Now, to put an end to the feet-dragging, the Department of Homeland Security’s Cybersecurity and Infrastructure Security Agency is giving agencies six months to set up the programs, known as vulnerability disclosure policies (VDPs).
CISA on Wednesday issued a directive requiring agencies to establish VDPs that foreswear legal action against researchers who act in good faith, allow participants to submit vulnerability reports anonymously and cover at least one internet-accessible system or service. It’s the latest sign that federal officials are warming to white-hat hackers from various walks of life.
“We believe that better security of government computer systems can only be realized when the people are given the opportunity to help,” CISA Assistant Director Bryan S. Ware said in announcing the directive.
The White House echoed that language in a memo to agencies backing the VDP initiative and setting deadlines for agencies to act.
“By clearly providing reporting mechanisms, timely feedback, and remediation, agencies can benefit from good-faith security research to enhance the security of federal information systems,” the Office of Management and Budget memo says.
Federal progress on VDPs has been slow.
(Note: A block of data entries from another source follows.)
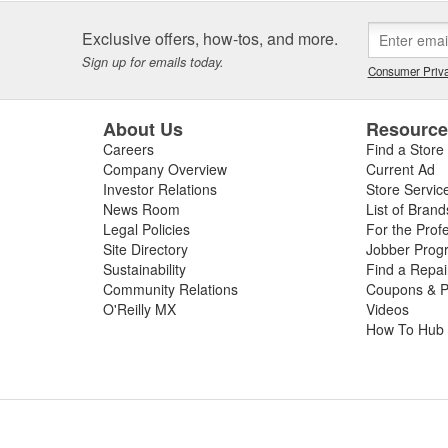
Exclusive offers, how-tos, and more.
Sign up for emails today.
Consumer Priva
About Us
Resourc
Careers
Find a Store
Company Overview
Current Ad
Investor Relations
Store Servic
News Room
List of Brand
Legal Policies
For the Prof
Site Directory
Jobber Prog
Sustainability
Find a Repa
Community Relations
Coupons & P
O'Reilly MX
Videos
How To Hub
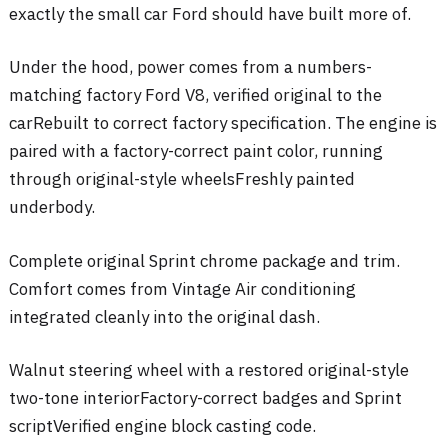
exactly the small car Ford should have built more of.
Under the hood, power comes from a numbers-
matching factory Ford V8, verified original to the
car
Rebuilt to correct factory specification
. The engine is
paired with a factory-correct paint color
, running
through original-style wheels
Freshly painted
underbody
.
Complete original Sprint chrome package and trim
.
Comfort comes from Vintage Air conditioning
integrated cleanly into the original dash
.
Walnut steering wheel with a restored original-style
two-tone interior
Factory-correct badges and Sprint
script
Verified engine block casting code
.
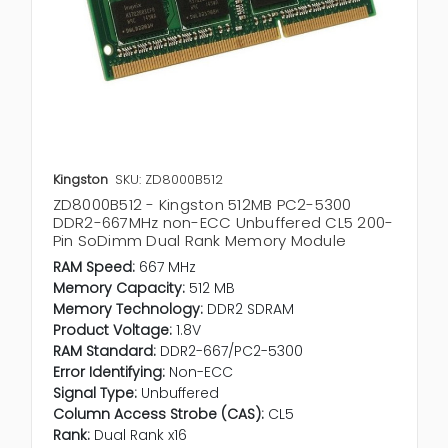
Kingston
SKU: ZD8000B512
ZD8000B512 - Kingston 512MB PC2-5300
DDR2-667MHz non-ECC Unbuffered CL5 200-
Pin SoDimm Dual Rank Memory Module
RAM Speed:
667 MHz
Memory Capacity:
512 MB
Memory Technology:
DDR2 SDRAM
Product Voltage:
1.8V
RAM Standard:
DDR2-667/PC2-5300
Error Identifying:
Non-ECC
Signal Type:
Unbuffered
Column Access Strobe (CAS):
CL5
Rank:
Dual Rank x16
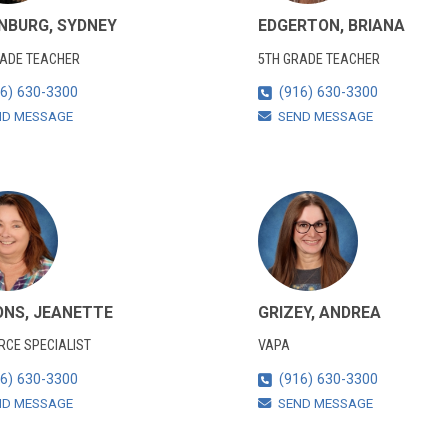
NBURG, SYDNEY
EDGERTON, BRIANA
RADE TEACHER
5TH GRADE TEACHER
6) 630-3300
(916) 630-3300
ND MESSAGE
SEND MESSAGE
ONS, JEANETTE
GRIZEY, ANDREA
CE SPECIALIST
VAPA
6) 630-3300
(916) 630-3300
ND MESSAGE
SEND MESSAGE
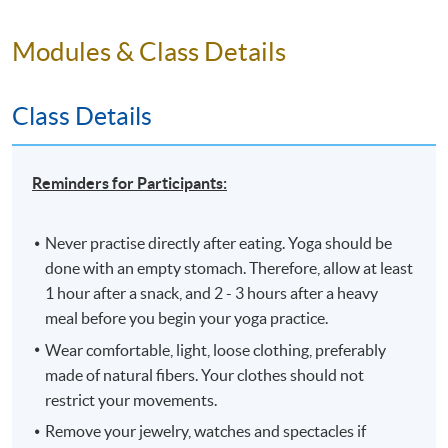
Should you enroll online within one week before the course
starts, please contact the Programme Team first.
An email
Modules & Class Details
with a course schedule and other details will be sent
out
approximately one week before the course starts
.
The course will be confirmed only upon sufficient
Class Details
enrolment.
Swapping between parallel groups (if any) is not
Reminders for Participants:
allowed under any circumstances.
No make-up classes will be offered for students’
Never practise directly after eating. Yoga should be
absence.
done with an empty stomach. Therefore, allow at least
No refunds or transfers
to a different class will be
1 hour after a snack, and 2 - 3 hours after a heavy
approved.
meal before you begin your yoga practice.
Wear comfortable, light, loose clothing, preferably
Application Code
2370-1286NW
made of natural fibers. Your clothes should not
Start Date
04 Feb 2026 (Wed)
restrict your movements.
Time
6:45PM - 9:45PM
Remove your jewelry, watches and spectacles if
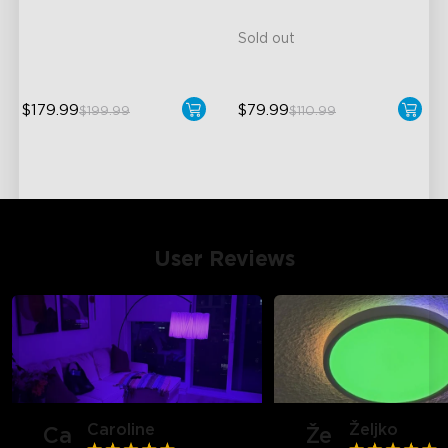
99+ Dynamic Scene Modes
Sold out
$179.99
$79.99
$199.99
$110.99
close
User Reviews
Caroline
Željko
Ca
Že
Very few federal civilian agencies have adopted programs in the 10 months since CyberScoop reported that CISA was considering issuing the directive.
Agencies will have to gradually add systems to their VDPs until, after two years, all of an agency’s internet-accessible assets are covered by the program. CISA will be helping agencies with limited resources and experience set up VDPs, Ware said.
Lawmakers welcomed the directive.
“CISA deserves praise for this effort to repair the damage done over the years by government agencies harassing and prosecuting cybersecurity researchers,” said Sen. Ron Wyden, D-Ore. “Americans are better off if the first person to find a security problem in [a] government system is a researcher working in the public interest, who will report the flaw so it can be fixed, and not a hacker working for Russia or China.”
Rep. Jim Langevin, D-R.I., co-founder of the Congressional Cybersecurity Caucus, suggested that states and local governments, and even private firms, could use the CISA directive as a blueprint for working with researchers.
The effort to adopt VDPs at the federal level coincides with a gradual embrace of them in the election infrastructure sector. In August, Ohio became the first state to issue a VDP for election-related websites. That same week, the largest voting equipment vendor in the U.S. announced its own VDP.